Dans le texte sur le colonialisme et le néocolonialisme, quels pays servent d'exemples de dollarisation des économies ?

TEXTE SOURCE
+---+
Colonialisme et néocolonialisme : rapports de domination Nord-Sud
Les rapports de domination qui déterminent aujourd’hui les relations internationales prennent leurs racines dans l’entreprise coloniale et l’esclavagisme qui ont permis aux pays d’Europe de l’ouest d’asseoir leur prédominance sur la scène mondiale et d’accumuler les capitaux nécessaires à l’essor du capitalisme. Leur développement fut indissociable de l’économie coloniale (et dans un premier temps de traite), qui a permis et continue de permettre un accès privilégié aux matières premières et à un coût de main d’œuvre défiant toute concurrence. Cette domination s'est renforcée par la suite par une dette publique et privée du Sud envers le Nord, dont le pillage humain et économique des pays du sud par ceux du nord lors de la colonisation et depuis, suffirait à lui seul à justifier l’annulation.
Cette situation de néo-colonialisme, qui bénéficie de la complicité des élites locales dans la plupart des pays dominés se traduit par un renforcement des liens de dépendance entre pays du Sud et grandes puissances qui s'opère par le biais d'un repositionnement militaire et économique des puissances impérialistes. Que ce soit sous le discours de la lutte à la drogue et au terrorisme (Plan Colombie, Plan Mexico, Afghanistan, Irak), sous le discours du développement (ZLÉA, accords bilatéraux, PPP, IRSA), ou de l'aide économique d'urgence (dollarisation des économies : Guatemala, Panama, Équateur, Argentine) ou aide humanitaire (Somalie, Kosovo, Haïti) , les pays du G-8 mettent en place les mécanismes leur permettant de renforcer leur hégémonie politique et économique, en préparant le terrain pour offrir sur un plateau d'argent les ressources naturelles et la main d'oeuvre des pays pauvres à leurs multinationales.
Les acteurs et les outils de la domination
Les États riches tentent de redorer l’image de leur mondialisation à l’occasion de sommets comme ceux du G8/G20. La publicité donnée aux sommets des puissances vise à légitimer leurs actions et en faire oublier le caractère antidémocratique. Les chefs d’États élus sont mis en avant pour mieux masquer les forces et lobbies qui y agissent sans aucun contrôle citoyen. L’invitation de représentants des pays pauvres ou des ONG à ces rencontres rentre parfaitement dans ce processus de légitimation. Les institutions et organismes internationaux, qu’il s’agisse de l’ONU et de ses avatars, du FMI ou de la Banque mondiale, sont au service des pays dominants et des intérêts des multinationales.
+---+
MATÉRIEL FOURNI
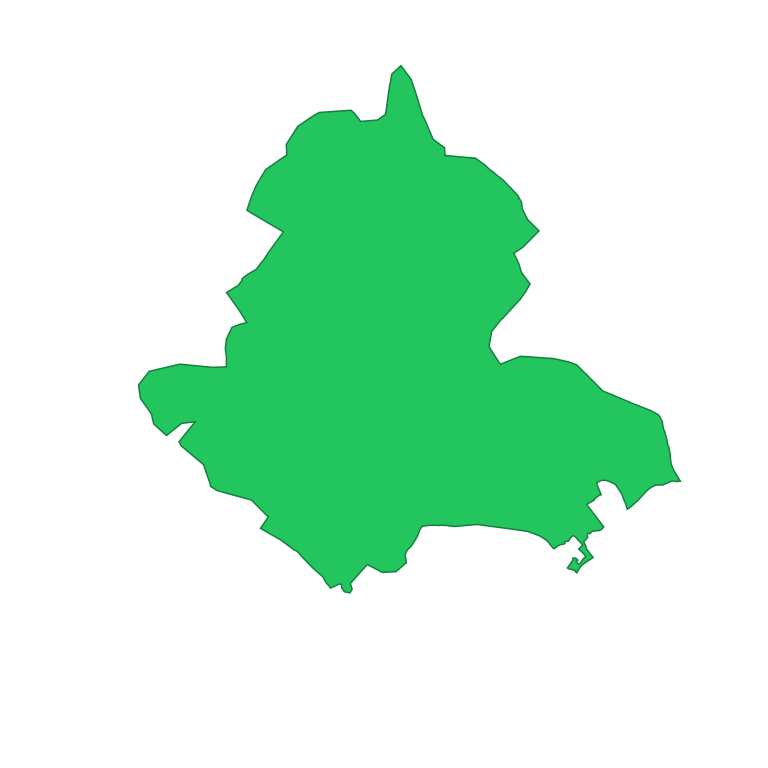 the district of Gezawa, Kano, Nigeria, rotated 237°
{"feature_id": "59680162B10012275275709", "entity_name": "Gezawa", "entity_type": "district", "adm_level": 2, "iso_a3": "NGA", "parent_name": "Nigeria", "parent_adm1": "Kano", "projection": "mercator", "projection_center": [8.662, 12.062], "detail": "fine", "context": "isolated", "style": "filled", "palette": "green", "viewbox_px": 768, "rotation_deg": 237, "n_neighbors": 0, "source": "geoboundaries", "source_scale": "gbopen_adm2", "svg_char_len": 4311}
<svg xmlns="http://www.w3.org/2000/svg" viewBox="0 0 768 768"><g transform="rotate(237 384 384)"><path d="M141.1,579.6L143.0,579.6L148.5,579.8L150.6,579.8L155.6,580.2L158.5,580.9L161.0,581.5L163.9,582.9L166.6,584.2L168.9,585.6L172.4,587.0L175.4,588.3L176.3,588.6L177.5,588.6L180.1,589.5L182.5,590.7L187.1,592.2L189.4,592.8L191.7,593.7L193.4,593.7L194.7,594.3L197.8,595.4L199.3,596.2L200.5,596.7L201.6,597.1L203.2,597.1L204.9,597.5L205.6,597.5L207.4,597.5L208.5,597.3L208.9,597.3L209.5,596.9L210.3,596.5L215.9,593.5L233.3,581.2L258.9,563.8L295.3,556.0L302.7,550.2L313.2,539.8L332.9,513.6L337.2,492.3L354.4,492.3L358.7,492.8L369.5,503.1L374.6,518.4L374.3,519.0L381.1,545.2L384.5,553.4L388.3,561.0L402.7,560.0L412.0,562.7L423.0,564.1L423.0,574.7L428.0,597.4L443.5,594.0L455.5,595.3L461.2,598.2L469.4,598.9L490.2,595.0L497.2,592.5L501.6,591.3L505.8,589.6L511.9,588.1L523.6,583.7L530.7,574.5L542.4,559.7L549.2,563.4L561.4,558.8L562.3,558.5L585.1,562.4L587.8,562.5L610.9,569.2L624.7,572.7L641.8,571.6L641.1,567.6L639.6,559.2L634.5,554.6L631.2,551.2L609.4,532.3L608.9,522.3L617.0,507.4L626.7,506.7L631.5,505.5L647.1,477.4L647.4,470.3L647.4,464.9L647.0,452.0L638.2,432.6L629.0,427.2L628.9,420.2L628.3,401.6L620.2,385.2L612.6,373.9L604.4,363.7L599.7,365.8L566.4,382.4L556.8,357.6L553.6,350.6L552.6,346.9L550.5,341.6L549.8,338.8L550.2,329.4L549.7,322.7L548.2,321.1L545.9,315.1L546.3,311.1L546.3,307.1L546.6,302.4L546.4,301.8L544.9,301.8L536.4,302.2L528.2,302.6L517.0,302.6L510.3,302.3L512.7,295.2L514.3,287.3L507.3,276.1L499.8,270.0L493.7,267.2L492.8,266.8L484.3,261.2L491.0,249.7L511.9,223.5L522.5,194.0L516.9,177.6L504.4,171.8L485.7,172.7L475.9,169.1L459.3,173.5L461.2,192.8L455.2,205.1L447.2,180.6L446.6,180.6L442.6,180.2L414.7,188.7L393.6,183.5L392.8,182.7L385.2,186.2L358.9,209.6L335.6,214.5L330.2,201.8L309.3,212.5L300.5,215.8L295.0,217.8L290.7,220.1L282.7,221.3L268.4,224.1L255.6,227.7L248.7,227.2L244.3,227.9L244.0,228.0L242.1,227.8L241.4,231.2L240.6,237.7L238.9,239.2L235.8,237.4L231.3,237.7L227.3,241.7L229.4,245.6L235.0,247.1L241.7,271.6L226.8,280.1L220.1,291.8L221.9,305.0L221.7,305.2L225.5,307.1L228.7,308.4L229.2,308.6L229.8,309.5L232.0,312.9L233.2,318.6L233.9,320.3L237.4,327.7L237.9,328.7L239.9,331.6L242.5,335.0L243.9,338.3L241.4,343.9L239.1,348.0L236.2,351.9L234.4,354.9L231.2,359.6L229.0,361.8L225.8,366.0L215.6,385.4L193.2,411.6L182.1,424.2L171.8,431.9L168.2,433.4L165.7,434.7L161.9,435.7L159.2,435.8L156.7,436.1L154.0,436.4L153.2,437.4L153.1,438.8L153.6,440.5L153.4,443.1L153.0,445.1L151.7,447.8L151.8,448.7L152.3,449.4L153.1,449.9L152.6,451.3L152.2,452.3L151.9,453.0L152.2,454.2L152.2,454.3L152.7,455.2L153.2,456.5L153.6,457.6L153.8,458.6L153.8,459.3L153.4,460.3L152.7,460.8L151.7,461.2L150.0,461.5L147.6,461.7L145.7,462.2L143.2,462.6L140.6,462.9L139.7,457.5L130.9,459.3L129.3,459.3L128.9,455.8L127.1,451.8L126.8,450.4L126.5,449.0L127.2,448.8L129.3,448.7L130.6,448.6L130.6,449.1L130.6,449.8L130.6,450.3L130.6,450.7L131.6,450.6L132.5,450.2L133.4,450.0L134.0,449.5L134.4,448.9L134.7,448.2L135.1,447.4L134.6,447.3L134.1,447.1L133.5,446.7L129.8,437.6L128.5,438.2L127.3,439.4L126.2,440.3L125.4,441.2L124.0,441.8L123.5,442.4L123.1,442.4L123.0,442.8L122.7,442.8L122.1,442.6L121.7,442.4L120.6,442.8L123.6,448.9L124.4,452.7L124.5,455.7L124.6,464.9L127.4,464.6L129.8,464.4L131.8,464.3L132.4,464.4L133.4,464.2L133.8,464.2L135.2,463.7L138.2,465.0L138.9,465.0L139.5,465.2L140.5,465.3L141.4,465.3L142.2,465.5L143.1,466.0L143.3,467.3L144.4,471.3L145.4,471.7L146.1,472.1L146.5,472.5L147.2,472.9L147.7,473.5L147.9,474.1L147.1,474.8L146.5,475.1L146.4,475.9L146.9,476.7L146.9,477.4L147.1,478.7L146.7,479.6L146.0,480.1L146.0,480.5L145.8,480.9L145.7,481.2L145.5,481.6L145.3,482.1L145.1,482.3L145.1,482.7L144.8,483.3L143.8,484.6L143.6,486.1L143.6,487.3L144.4,490.5L146.3,490.3L172.6,488.4L172.5,489.2L172.5,491.2L172.4,493.7L172.1,495.7L172.1,496.9L172.3,497.4L172.9,497.8L173.1,500.0L173.3,502.2L173.3,504.4L172.8,505.8L181.7,507.5L184.6,508.3L185.4,508.6L184.9,512.2L184.6,513.9L182.7,517.3L179.2,520.2L173.7,523.4L161.9,523.5L156.7,522.2L151.4,521.3L146.5,519.8L146.4,523.0L148.1,533.8L149.5,539.1L151.2,545.9L151.6,547.6L151.7,550.3L151.7,553.0L151.2,556.9L150.2,558.5L149.2,560.1L147.6,562.6L146.7,567.4L146.4,569.6L145.7,573.1L143.1,575.8L141.1,579.6Z" fill="#22c55e" stroke="#15803d" stroke-width="1.5"/></g></svg>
+---+
RÉPONSE
Le Guatemala, le Panama, l'Équateur et l'Argentine.